Detailed Narrative
Strong Q4 and Full Year FY26 Financial Performance
Hariom Pipe Industries delivered robust financial results for Q4 and the full year FY26. Full year revenue from operations grew 23% year-on-year to INR 1,667 crores, with EBITDA increasing by 19% to INR 209 crores, maintaining a healthy margin of 12.56%. Profit After Tax (PAT) for the full year also saw a 23% rise to INR 76 crores. For Q4 FY26, revenues from operations surged 27% year-on-year to INR 507 crores, and PAT significantly improved by 75% year-on-year to INR 30 crores, demonstrating strong operational execution.
Strategic Focus on Profitable Growth and Cash Generation
Management emphasized a conscious strategy shift towards profitable and cash-generating growth, rather than solely pursuing volume.
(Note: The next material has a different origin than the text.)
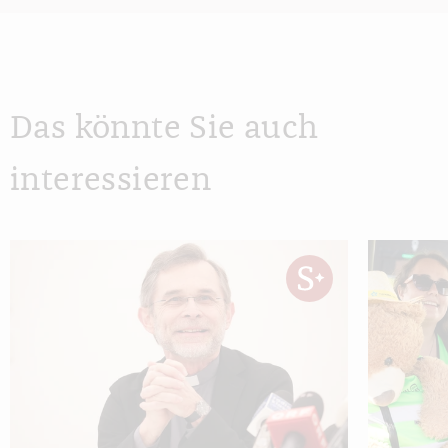
Das könnte Sie auch
interessieren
This approach aimed at reducing working capital intensity, improving cash conversion, and strengthening the company's financial position. Despite competitive market conditions and input price volatility, the company maintained stable margins, with full year blended EBITDA per metric tonne at INR 7,258 and Q4 at INR 7,800, indicating a disciplined approach to business quality.
Progress on 60 MW Solar Power Project
The subsidiary, Hariom Power & Energy Private Limited, is actively executing a 60 megawatt AC solar power plant project. The total project cost is estimated at INR 241 crores, with INR 195 crores secured through a bank term loan and INR 25-30 crores as equity from Hariom Pipes, complemented by central government subsidies. So far, INR 9.56 crores has been invested. Production from 10 MW of this capacity is expected to commence in the next month (Q1 FY27), generating fixed revenue at INR 3.21 per unit, with the entire 60 MW targeted for completion by the end of FY27.
Tamil Nadu Plant Closure and Operational Resilience
The company addressed the temporary closure of its Tamil Nadu plant, clarifying that it was due to government election-related decisions and not non-compliance. Management stated that this temporary disruption had no material impact on revenue in April 2026, as supply was effectively managed through existing stocks and an asset-light model utilizing other facilities. They anticipate receiving the order to reopen the plant within two to three working days, highlighting the company's operational flexibility.
Backward Integration and New Trading Venture
Hariom Pipe aims to enhance its backward integration from the current 40% to 80% within 3-4 months, contingent on receiving a single environmental clearance (EC) order from the Government of India. This move is expected to significantly improve the quality and consistency of raw material supply. Additionally, the company has incorporated Metal Mart Private Limited, which is in its initial setup phase, to support future business initiatives in trading metals, steel, and allied products, pending GST registration in various regions.
FY27 Outlook and Strategic Priorities
For FY27, Hariom Pipe targets a volume growth of approximately 30% year-on-year, aiming for 350,000 to 360,000 tonnes, while maintaining blended EBITDA per tonne in the range of INR 7,200-7,800. Key strategic priorities include improving capacity utilization, strengthening the value-added product mix, maintaining working capital discipline, optimizing financial costs, and generating healthy cash flows. The company also plans to increase its B2B contribution, which currently stands at 20%.